Souvent moins visibles que les précédentes ruptures, les nouvelles technologies spatiales sont la dernière rupture que nous souhaitons commenter car elles sont à l’origine de nombreuses opportunités d’innovation. Ce sont notamment les nouvelles technologies visant une baisse drastique des couts qui présentent l’impact potentiel le plus important. En laissant entrevoir une réduction des barrières à l’entrée, les nouvelles technologies stimulent l’apparition d’autres ruptures comme les nouveaux entrants et les nouveaux marchés. La miniaturisation des satellites et la mise au point de lanceurs réutilisables sont les évolutions technologiques les plus ambitieuses mais aussi les plus risquées.

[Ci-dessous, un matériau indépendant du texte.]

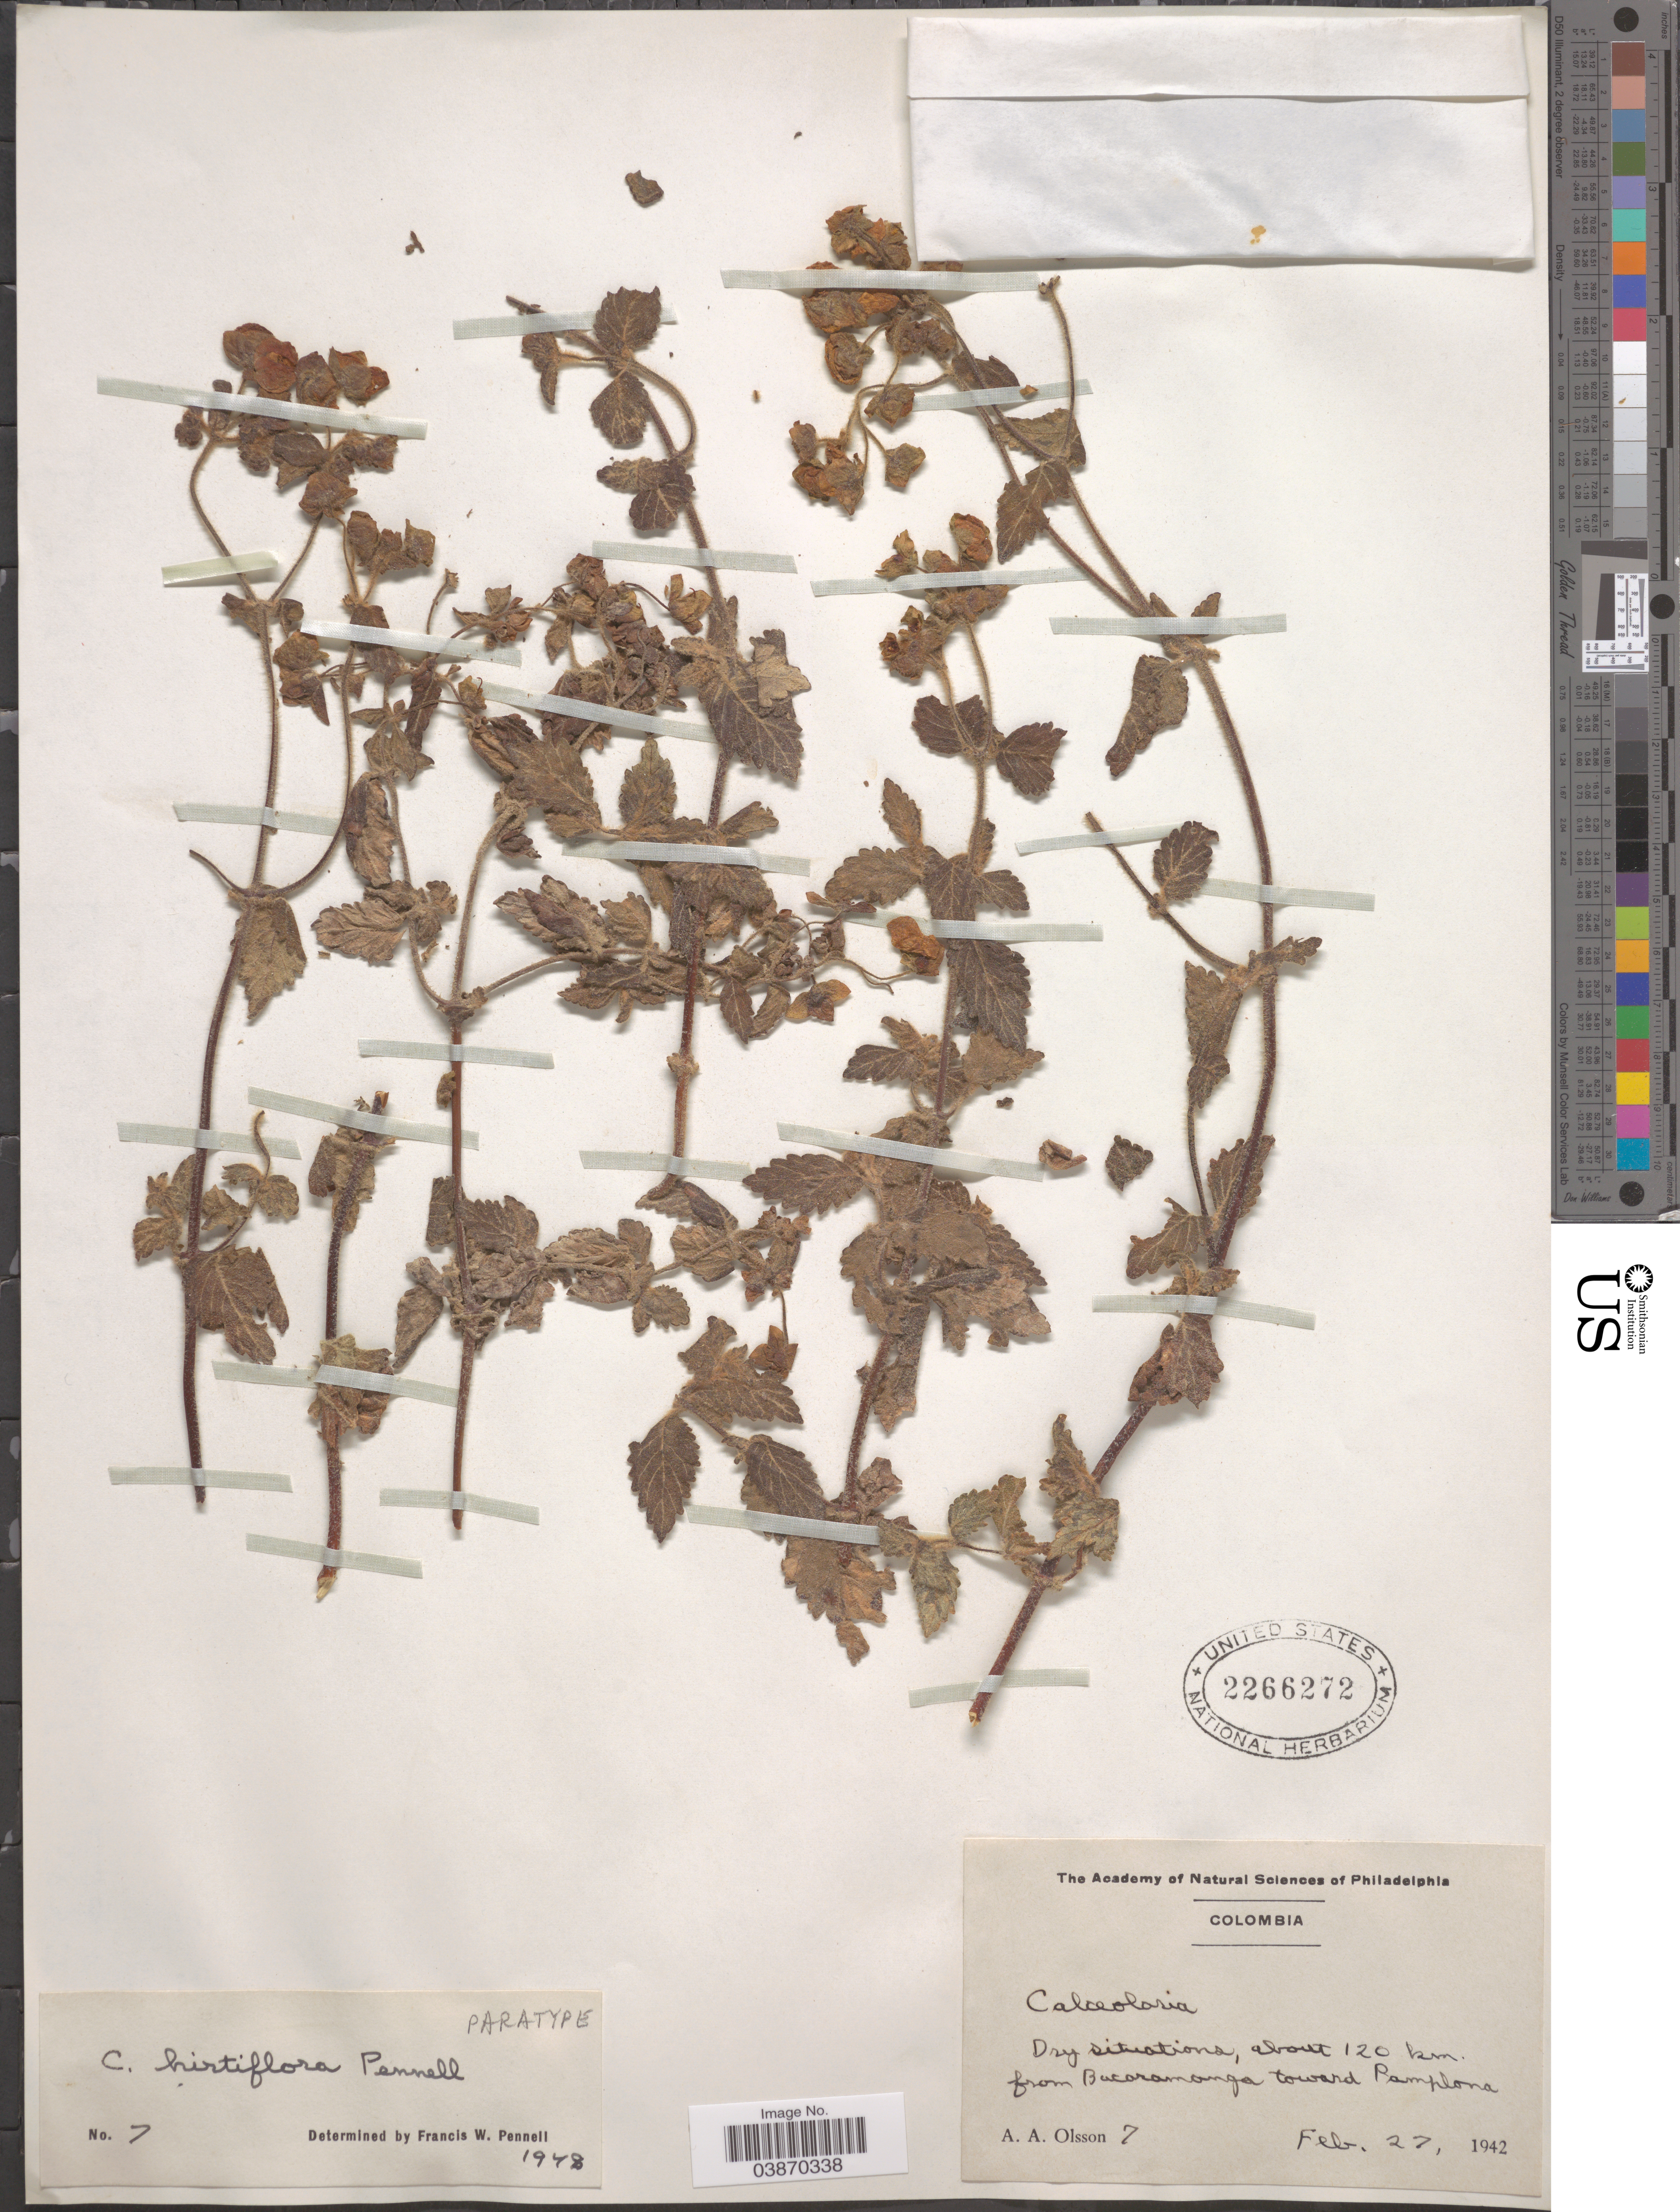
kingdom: Plantae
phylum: Tracheophyta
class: Magnoliopsida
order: Lamiales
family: Calceolariaceae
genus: Calceolaria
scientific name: Calceolaria hirtiflora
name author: Pennell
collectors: A. Olsson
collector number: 7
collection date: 1942-02-27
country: Colombia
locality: About 120 km. from Bucaramanga toward Pamplona.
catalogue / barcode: US 2266272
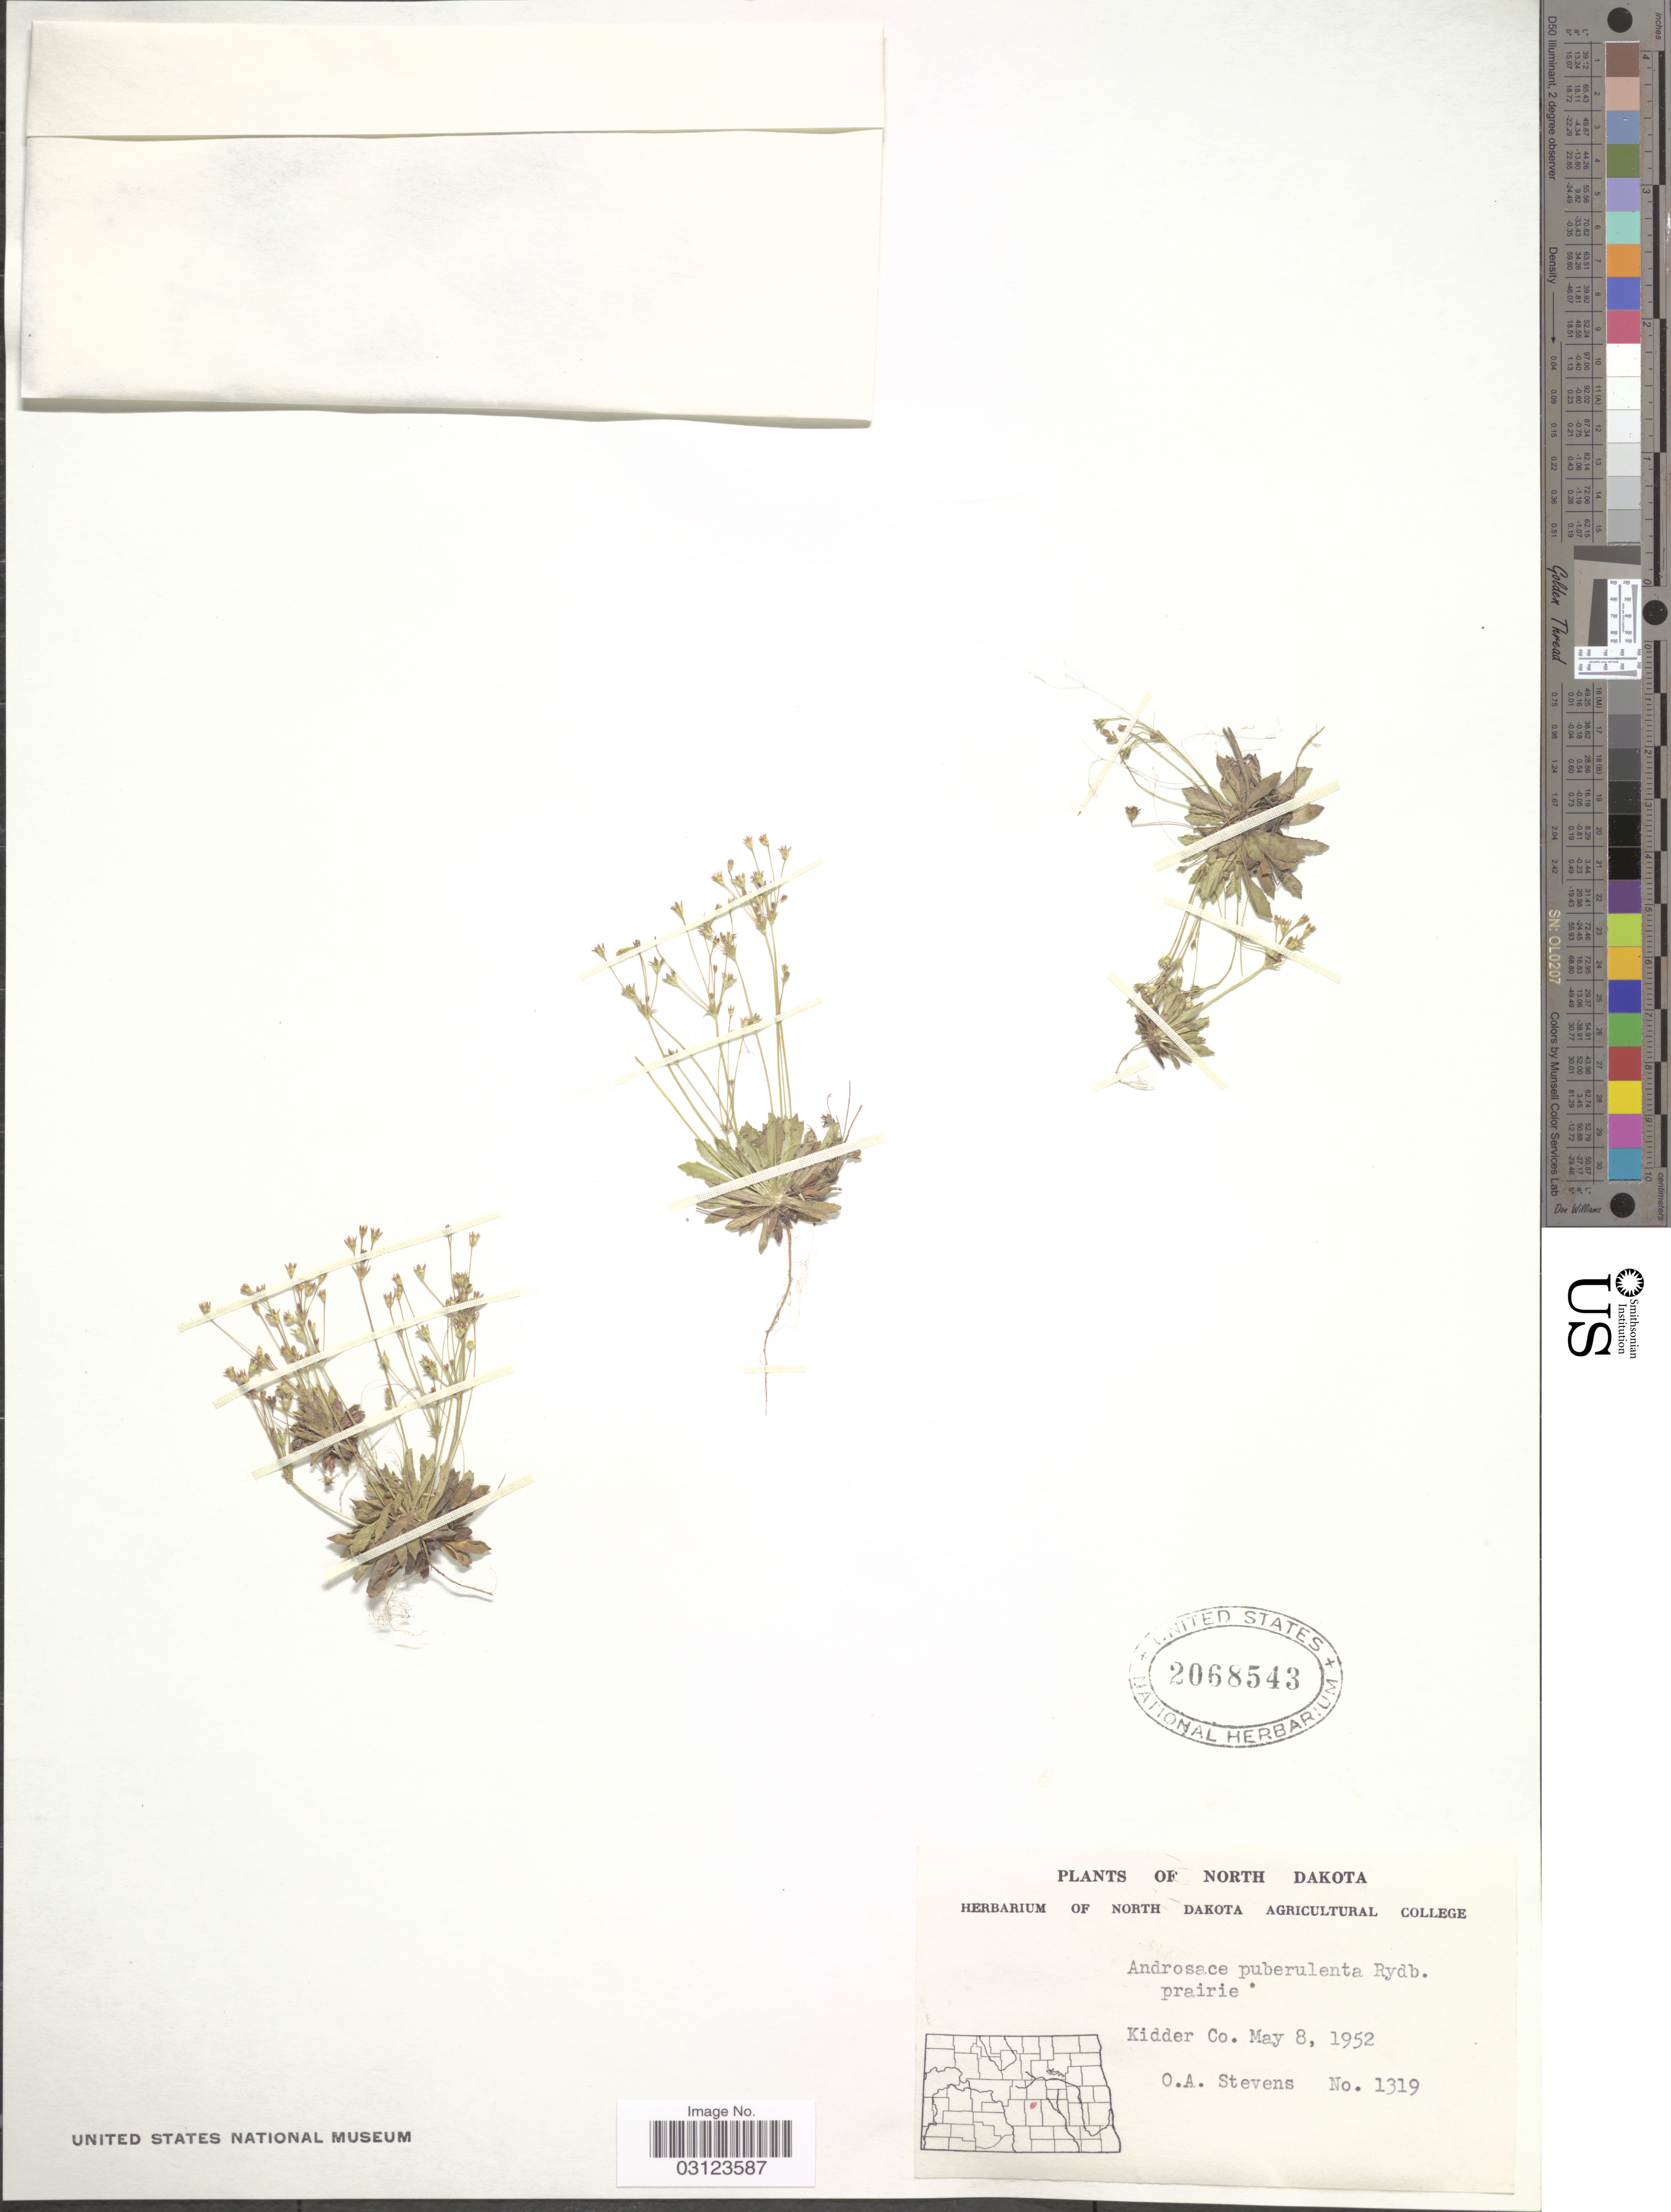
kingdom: Plantae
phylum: Tracheophyta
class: Magnoliopsida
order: Ericales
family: Primulaceae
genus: Androsace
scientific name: Androsace septentrionalis var. puberulenta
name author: (Rydb.) R. Knuth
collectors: O. A. Stevens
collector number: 1319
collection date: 1952-05-08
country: United States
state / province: North Dakota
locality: Kidder Co.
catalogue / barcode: US 2068543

De leur apparition jusqu’à nos jours, les activités spatiales ont toujours constitué des champs d’opportunités pour l’innovation. Les sciences formelles et de la nature, les sciences politiques, tout comme l’histoire et le droit, ont depuis longtemps investi ces champs d’opportunités. En revanche, les sciences économiques et de gestion se sont montrées beaucoup plus timides. Nous pensons que l’économie et le management de l’innovation ont un rôle central à jouer pour aider à investir les champs d’opportunités offerts par l’âge spatial.